Top of Information supplied

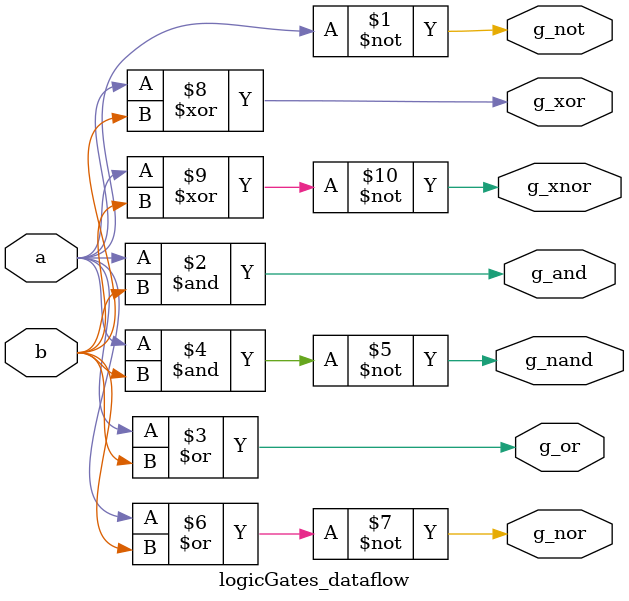
<source format=v>
`timescale 1ns / 1ps


module logicGates_dataflow(input a,
                           input b,
                           output g_not,
                           output g_and,
                           output g_or,
                           output g_nand,
                           output g_nor,
                           output g_xor,
                           output g_xnor
                            );
                            
     assign g_not = ~a;
     assign g_and = a & b;
     assign g_or = a | b;
     assign g_nand = ~(a&b);
     assign g_nor = ~(a|b);
     assign g_xor = a^b;
     assign g_xnor = ~(a^b);
                            
endmodule

</source>
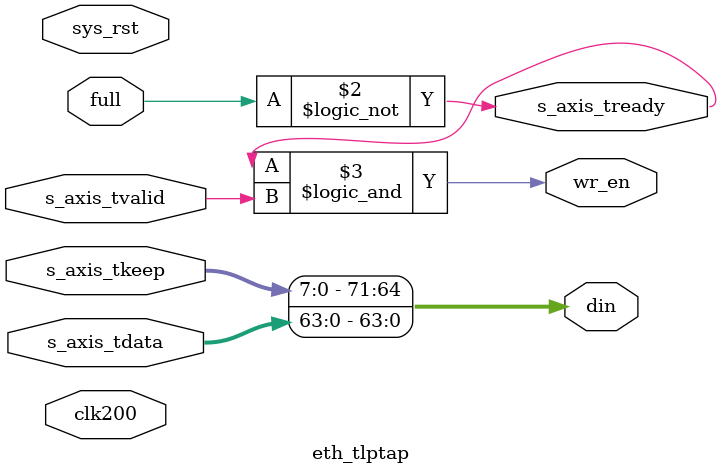
<source format=sv>
module eth_tlptap (
	input wire clk200,
	input wire sys_rst,

	// Eth+IP+UDP + TLP packet
	output logic        s_axis_tready,
	input  logic        s_axis_tvalid,
	input  logic [63:0] s_axis_tdata,
	input  logic [ 7:0] s_axis_tkeep,
//	input  logic        s_axis_tlast,
//	input  logic        s_axis_tuser,

	// TLP packet (FIFO write)
	output logic        wr_en,
	output logic [71:0] din,
	input  logic        full
);

always_comb begin
	s_axis_tready = !full;
	wr_en = s_axis_tready && s_axis_tvalid;
	din = {s_axis_tkeep, s_axis_tdata};
end

endmodule


</source>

Bottom of Information supplied

Task statement:
Within the material above, find every line containing the word "output" and copy it.

Response to this task:
                           output g_not,
                           output g_and,
                           output g_or,
                           output g_nand,
                           output g_nor,
                           output g_xor,
                           output g_xnor
	output logic        s_axis_tready,
	output logic        wr_en,
	output logic [71:0] din,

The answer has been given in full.